The game features non-random damage and damage projections, so planning out a turn is something you can do if you're into that sort of thing, and obviously helps a lot.
The game doesn't really have much plot, but oh well. If you ever wanted to play as anime Targaryens, a megalomaniac cult leader, or a magical lesbian society, you can, so there's that. Character art's nice at least, and quite distinctive; shades of Valkyrie Profile.
Probably the game's biggest flaw that remains is that the teams start too far apart in each battle so the first two turns consist of moving towards your enemy and are boring. (You can auto-battle them on fast forward, at least.)
I've already replayed it once and have just started on file #3. This game's good.
Rating: 8.5/10
1. Fell Seal: Arbiter's Mark (Switch, 6 Eyes, 2019)
It's a love letter to Final Fantasy Tactics, which is a sure way to my heart. But it also really understood where FFT went wrong and tries to do better.
Like FFT, battles are small-scale, hand-crafted affairs. There's no trudging to your destination like in some SRPGs, it's straight into good combat. Damage projections, planning things out, it's all there. There's a speed system kind of like FFT and a visible turn order so you can think about who's going to act when and plan appropriately.

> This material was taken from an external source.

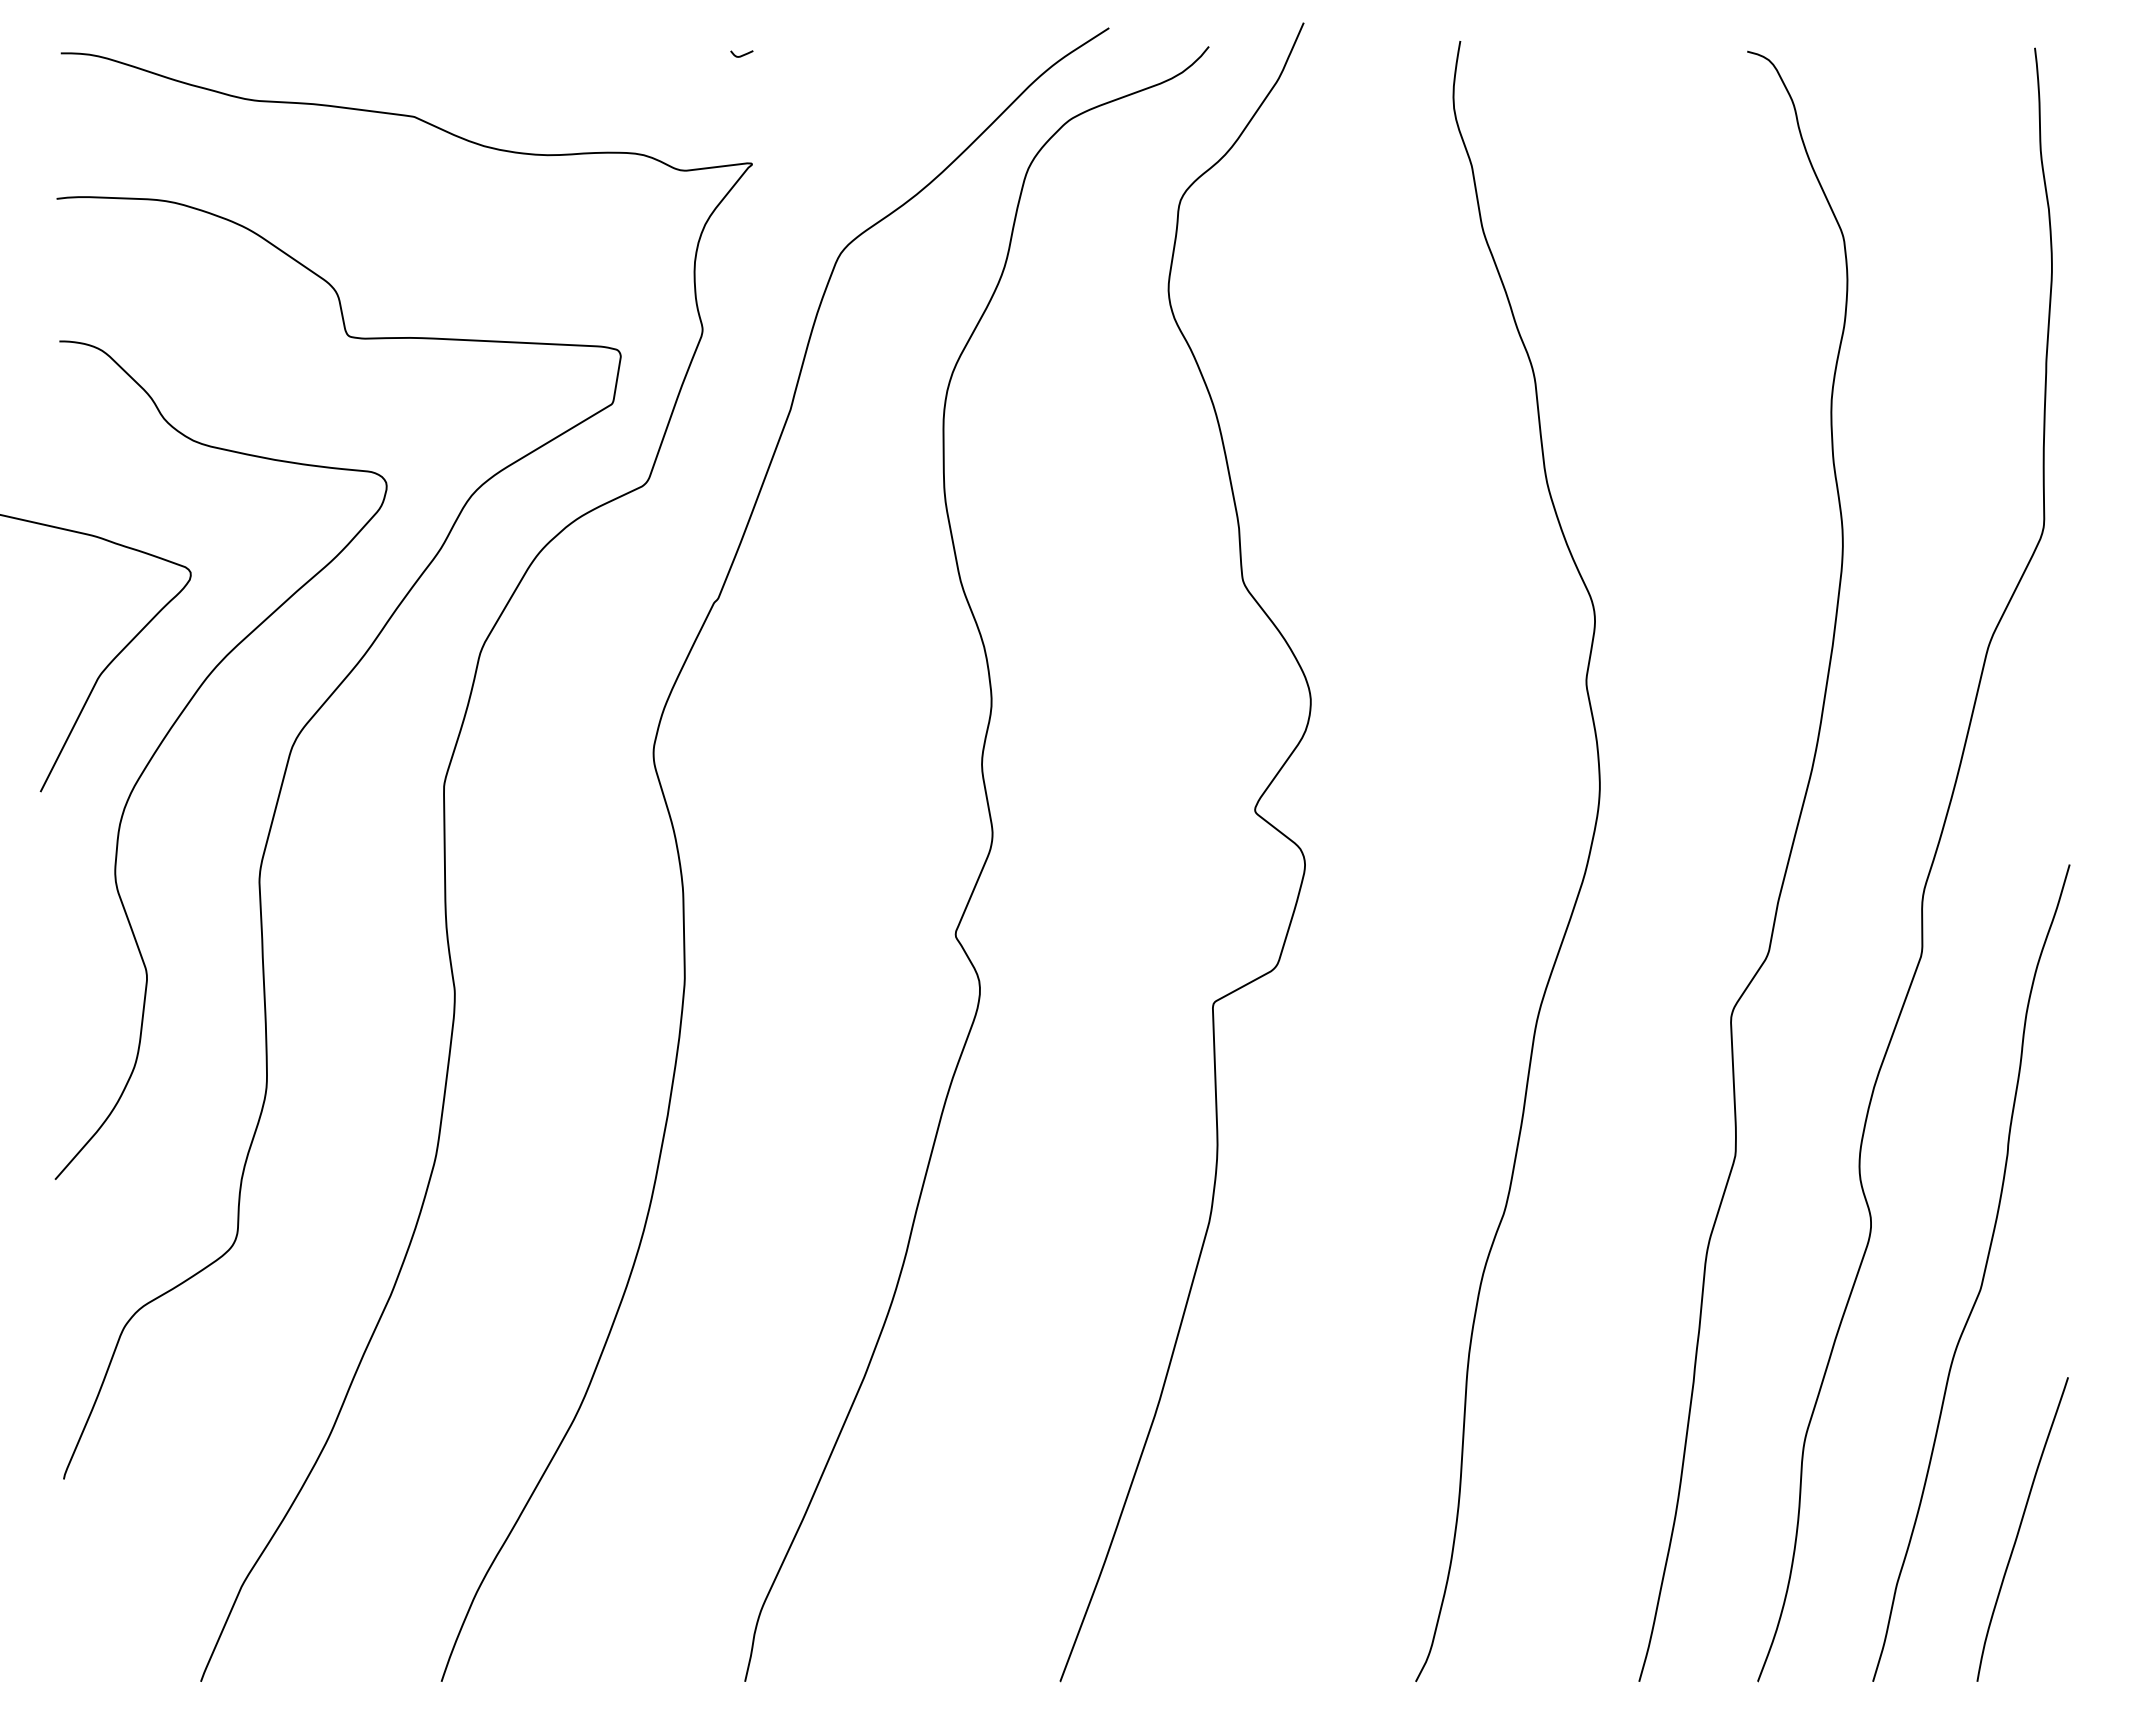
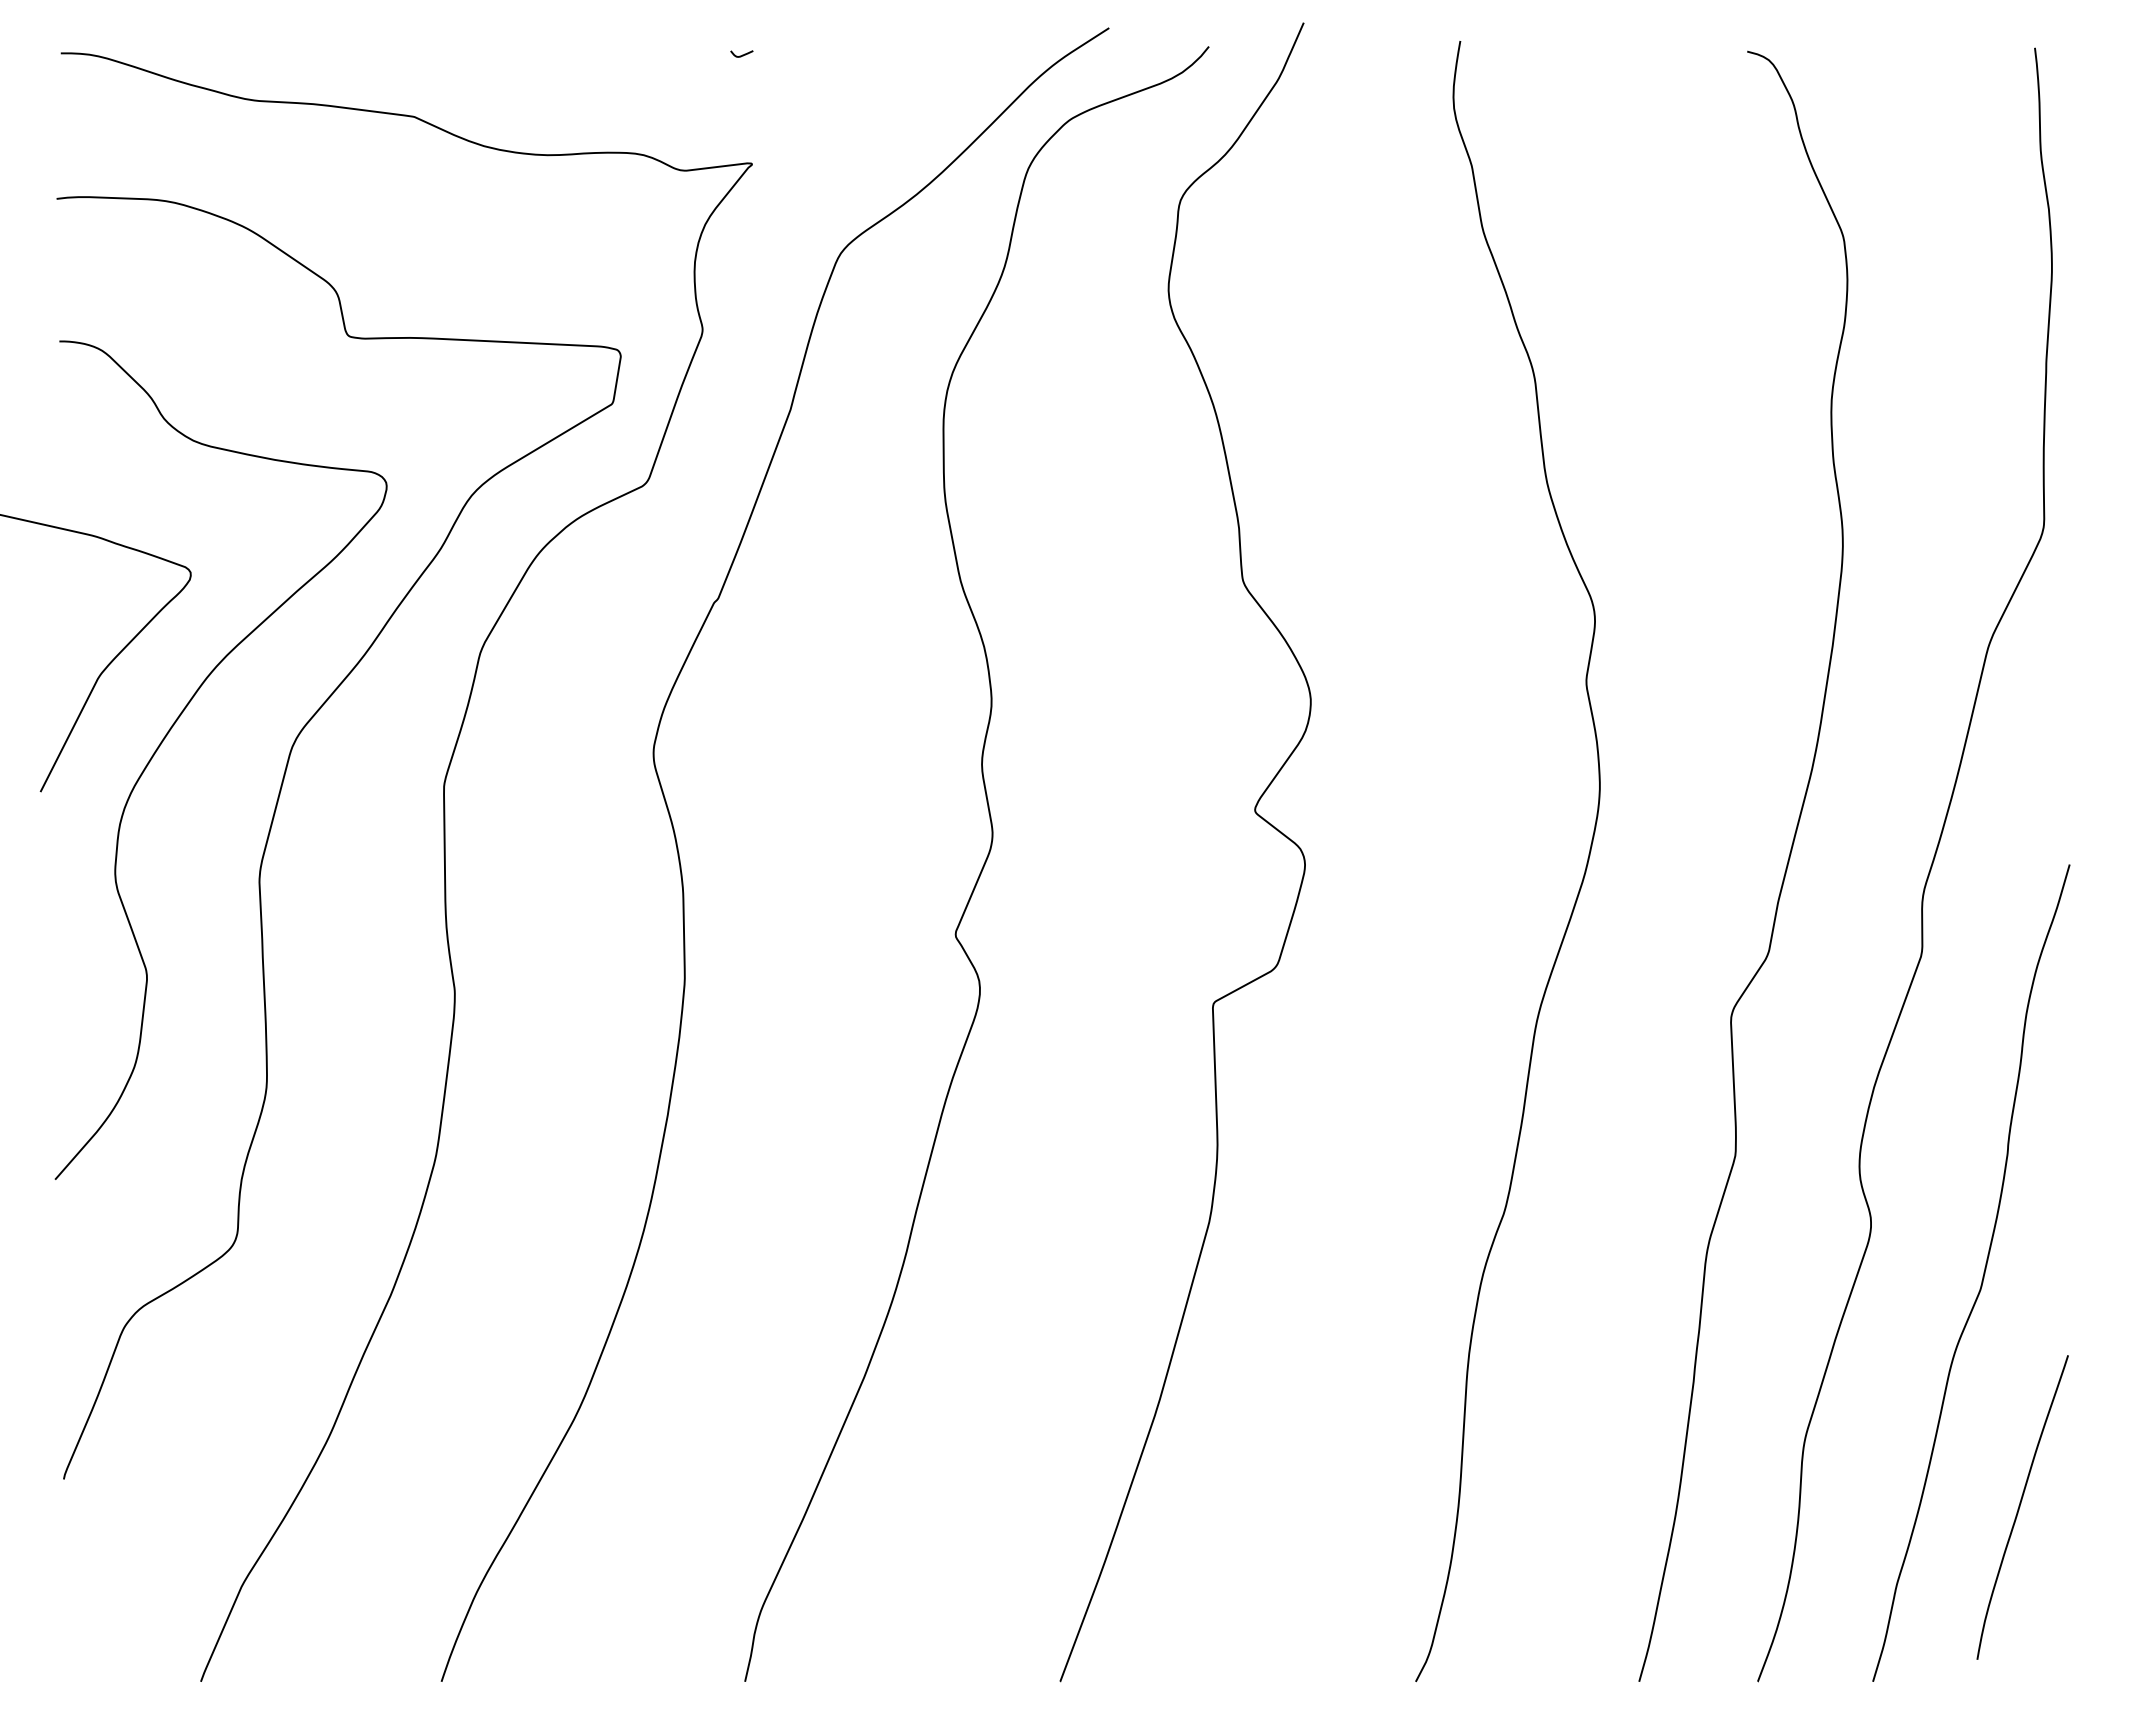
curve at (2020, 1529) position: (2020, 1529) -> (2020, 1507)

Mechanically, MP is probably the biggest difference between this game and FFT; everyone gains 10 a turn. How to use that is definitely something some characters need to consider; use a small amount each turn or save for big novas? On the note of novas, enemies have them too, so if you see an enemy Templar building MP, you'd better take that into account. But again, this is something you can do; like any good strategy RPG, good play is often the difference between enemies wrecking you and you having complete control over the battle.
The class system is of course a joy, given the source material. You can bring in one secondary command and two support abilities; equipment adds a good layer of customization as well. Crafting characters is a lot of fun; so much so that game encourages you to use more than the minimum six, by having an injury system where you are encouraged to rotate party members (if a character falls in battle, they are injured for the next fight, even if you revive them). The injury system can be gamed (by fighting randoms) or removed entirely if you don't like it.
And in general the game is an extraordinarily customizable experience. There are many, many ways you can tweak the difficulty to your liking, which is neat.
Non-gameplay stuff isn't really worth too much note. The plot is functional but ultimately not that interesting, the music doesn't stand out, the graphics are not really my favourite (and since the maps are hand-drawn, you can't rotate them, which is a bit annoying for an isometric game). For a gameplay weakness (relatively), the encounter designs are respectable but not really great; some of them do blur into being a bit same-y compared to the genre best.
Still, for an iteration on one of my favourite games, Fell Seal does a great job, and it's game I'm happy to add to my library of favourites.